Ruth Ver Meer Stravers ex’50 goes to bed every night and gets up every morning with one sparkling question: “The little wheels are a-twirling, I’m thinking, ‘Oooh, what can I make next?’” 

She made her first dress at the age of 10 and hasn’t stopped sewing since. She learned to quilt as an adult, and when she retired after 32 years teaching elementary school, she turned to braiding wool rugs. Eventually, sitting on the floor and working with the heavy braid became too cumbersome, but, Stravers said, “I had all this wool, and I wasn’t going to let one piece of it go to waste!” 

The twirling wheels in her head gave her a solution: penny rugs. 

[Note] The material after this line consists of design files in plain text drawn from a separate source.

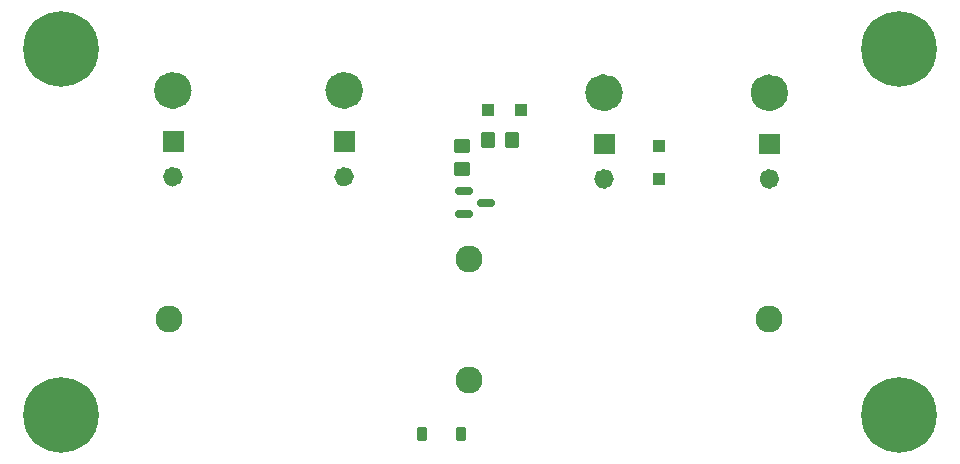
<source format=gbr>
%TF.GenerationSoftware,KiCad,Pcbnew,7.0.1*%
%TF.CreationDate,2023-07-05T17:42:56-06:00*%
%TF.ProjectId,Discharge_Switch,44697363-6861-4726-9765-5f5377697463,1*%
%TF.SameCoordinates,Original*%
%TF.FileFunction,Soldermask,Top*%
%TF.FilePolarity,Negative*%
%FSLAX46Y46*%
G04 Gerber Fmt 4.6, Leading zero omitted, Abs format (unit mm)*
G04 Created by KiCad (PCBNEW 7.0.1) date 2023-07-05 17:42:56*
%MOMM*%
%LPD*%
G01*
G04 APERTURE LIST*
G04 Aperture macros list*
%AMRoundRect*
0 Rectangle with rounded corners*
0 $1 Rounding radius*
0 $2 $3 $4 $5 $6 $7 $8 $9 X,Y pos of 4 corners*
0 Add a 4 corners polygon primitive as box body*
4,1,4,$2,$3,$4,$5,$6,$7,$8,$9,$2,$3,0*
0 Add four circle primitives for the rounded corners*
1,1,$1+$1,$2,$3*
1,1,$1+$1,$4,$5*
1,1,$1+$1,$6,$7*
1,1,$1+$1,$8,$9*
0 Add four rect primitives between the rounded corners*
20,1,$1+$1,$2,$3,$4,$5,0*
20,1,$1+$1,$4,$5,$6,$7,0*
20,1,$1+$1,$6,$7,$8,$9,0*
20,1,$1+$1,$8,$9,$2,$3,0*%
G04 Aperture macros list end*
%ADD10C,0.836200*%
%ADD11C,1.576200*%
%ADD12C,0.010000*%
%ADD13C,2.286000*%
%ADD14RoundRect,0.250000X-0.350000X-0.450000X0.350000X-0.450000X0.350000X0.450000X-0.350000X0.450000X0*%
%ADD15RoundRect,0.250000X-0.300000X-0.300000X0.300000X-0.300000X0.300000X0.300000X-0.300000X0.300000X0*%
%ADD16C,0.800000*%
%ADD17C,6.400000*%
%ADD18RoundRect,0.225000X0.225000X0.375000X-0.225000X0.375000X-0.225000X-0.375000X0.225000X-0.375000X0*%
%ADD19RoundRect,0.250000X0.300000X-0.300000X0.300000X0.300000X-0.300000X0.300000X-0.300000X-0.300000X0*%
%ADD20C,3.000000*%
%ADD21RoundRect,0.150000X-0.587500X-0.150000X0.587500X-0.150000X0.587500X0.150000X-0.587500X0.150000X0*%
%ADD22RoundRect,0.250000X-0.450000X0.350000X-0.450000X-0.350000X0.450000X-0.350000X0.450000X0.350000X0*%
G04 APERTURE END LIST*
D10*
%TO.C,J3*%
X149721044Y-87302944D02*
G75*
G03*
X149721044Y-87302944I-418100J0D01*
G01*
D11*
X150091044Y-80002944D02*
G75*
G03*
X150091044Y-80002944I-788100J0D01*
G01*
D12*
X150139144Y-85139144D02*
X148466744Y-85139144D01*
X148466744Y-83466744D01*
X150139144Y-83466744D01*
X150139144Y-85139144D01*
G36*
X150139144Y-85139144D02*
G01*
X148466744Y-85139144D01*
X148466744Y-83466744D01*
X150139144Y-83466744D01*
X150139144Y-85139144D01*
G37*
D10*
%TO.C,J2*%
X163721044Y-87302944D02*
G75*
G03*
X163721044Y-87302944I-418100J0D01*
G01*
D11*
X164091044Y-80002944D02*
G75*
G03*
X164091044Y-80002944I-788100J0D01*
G01*
D12*
X164139144Y-85139144D02*
X162466744Y-85139144D01*
X162466744Y-83466744D01*
X164139144Y-83466744D01*
X164139144Y-85139144D01*
G36*
X164139144Y-85139144D02*
G01*
X162466744Y-85139144D01*
X162466744Y-83466744D01*
X164139144Y-83466744D01*
X164139144Y-85139144D01*
G37*
D10*
%TO.C,J1*%
X113221044Y-87112944D02*
G75*
G03*
X113221044Y-87112944I-418100J0D01*
G01*
D11*
X113591044Y-79812944D02*
G75*
G03*
X113591044Y-79812944I-788100J0D01*
G01*
D12*
X113639144Y-84949144D02*
X111966744Y-84949144D01*
X111966744Y-83276744D01*
X113639144Y-83276744D01*
X113639144Y-84949144D01*
G36*
X113639144Y-84949144D02*
G01*
X111966744Y-84949144D01*
X111966744Y-83276744D01*
X113639144Y-83276744D01*
X113639144Y-84949144D01*
G37*
D10*
%TO.C,J4*%
X127721044Y-87112944D02*
G75*
G03*
X127721044Y-87112944I-418100J0D01*
G01*
D11*
X128091044Y-79812944D02*
G75*
G03*
X128091044Y-79812944I-788100J0D01*
G01*
D12*
X128139144Y-84949144D02*
X126466744Y-84949144D01*
X126466744Y-83276744D01*
X128139144Y-83276744D01*
X128139144Y-84949144D01*
G36*
X128139144Y-84949144D02*
G01*
X126466744Y-84949144D01*
X126466744Y-83276744D01*
X128139144Y-83276744D01*
X128139144Y-84949144D01*
G37*
%TD*%
D13*
%TO.C,K1*%
X112502944Y-99202944D03*
X163302944Y-99202944D03*
X137902944Y-94102944D03*
X137902944Y-104302944D03*
%TD*%
D14*
%TO.C,R1*%
X139502944Y-84002944D03*
X141502944Y-84002944D03*
%TD*%
D15*
%TO.C,D3*%
X139502944Y-81502944D03*
X142302944Y-81502944D03*
%TD*%
D16*
%TO.C,H1*%
X100902944Y-76302944D03*
X101605888Y-74605888D03*
X101605888Y-78000000D03*
X103302944Y-73902944D03*
D17*
X103302944Y-76302944D03*
D16*
X103302944Y-78702944D03*
X105000000Y-74605888D03*
X105000000Y-78000000D03*
X105702944Y-76302944D03*
%TD*%
D18*
%TO.C,D1*%
X137202944Y-108902944D03*
X133902944Y-108902944D03*
%TD*%
D19*
%TO.C,D2*%
X154002944Y-87302944D03*
X154002944Y-84502944D03*
%TD*%
D16*
%TO.C,H4*%
X171902944Y-107302944D03*
X172605888Y-105605888D03*
X172605888Y-109000000D03*
X174302944Y-104902944D03*
D17*
X174302944Y-107302944D03*
D16*
X174302944Y-109702944D03*
X176000000Y-105605888D03*
X176000000Y-109000000D03*
X176702944Y-107302944D03*
%TD*%
D20*
%TO.C,J3*%
X149302944Y-80002944D03*
%TD*%
D16*
%TO.C,H2*%
X100902944Y-107302944D03*
X101605888Y-105605888D03*
X101605888Y-109000000D03*
X103302944Y-104902944D03*
D17*
X103302944Y-107302944D03*
D16*
X103302944Y-109702944D03*
X105000000Y-105605888D03*
X105000000Y-109000000D03*
X105702944Y-107302944D03*
%TD*%
D20*
%TO.C,J2*%
X163302944Y-80002944D03*
%TD*%
D16*
%TO.C,H3*%
X171902944Y-76302944D03*
X172605888Y-74605888D03*
X172605888Y-78000000D03*
X174302944Y-73902944D03*
D17*
X174302944Y-76302944D03*
D16*
X174302944Y-78702944D03*
X176000000Y-74605888D03*
X176000000Y-78000000D03*
X176702944Y-76302944D03*
%TD*%
D21*
%TO.C,Q1*%
X137427944Y-88352944D03*
X137427944Y-90252944D03*
X139302944Y-89302944D03*
%TD*%
D20*
%TO.C,J1*%
X112802944Y-79812944D03*
%TD*%
%TO.C,J4*%
X127302944Y-79812944D03*
%TD*%
D22*
%TO.C,R2*%
X137302944Y-84502944D03*
X137302944Y-86502944D03*
%TD*%
M02*

</source>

Around the time of the Civil War, women began to make decorative rugs and mats out of old wool clothing and blankets using the era’s pennies (three times the size of our own) as templates for circular designs that were then blanket stitched to a wool background. Some women sewed pennies into their rugs to make them lie flat. 

After a friend showed Stravers a contemporary penny rug, she knew immediately what to do with her bins and bins of wool. She made small penny rugs to cover the toilet tank. She made large ones for wall hangings and medium-sized ones for table runners—each with a penny hidden somewhere in the design. She made so many that even after giving dozens away, her closets and cupboards were bulging. 

Enter daughter Joy Stravers Tigchelaar ’80, also an elementary school teacher and crafter, on a visit from Vancouver. 

“We were looking at all the things she’d made,” Tigchelaar remembered, “and Mom said, ‘Maybe I should start a business, but I’m 82, so I better get going.’” 

Tigchelaar had been toying with the idea of selling her own crafts on Etsy, an e-commerce website, but hadn’t yet learned how to set up an e-store. 

“Mom’s desire gave me the motivation,” she said. “I was determined to have our first item online before she turned 83.” 

They made that goal. Days before Stravers’ birthday last April, mother in Holland and daughter in Vancouver together opened an Etsy store called “The Old Coat Studios,” named for the hand-me-down and thrift-store wool coats Stravers cuts up to make her penny rugs. By fall they had dozens of items listed and sales to six countries outside North America. 

“Her color choices set her work apart,” Tigchelaar said of her mother, “and her style. It’s hardy and colorful and bright and whimsical and happy in an ‘I love life’ kind of way. People seem drawn to that.” 

“Well, Joy is the really creative one,” Stravers insisted. “The website is so professional. And the way she wraps each item in old pattern tissue and ties it with raffia and attaches a personal note with an old coat button—beautiful.” 

Each claims to be having as much fun as the other. 

And each says that being business partners has only enhanced their always close relationship. 

“It creates this ongoing conversation with my mom about something that’s precious and meaningful to both of us,” Tigchelaar said. 

In fact, soon they hope to include some of Tigchelaar’s handwork on their Etsy site, not to mention more of Stravers’, since, Tigchelaar said, “Mom’s got one idea churning before the last is finished.”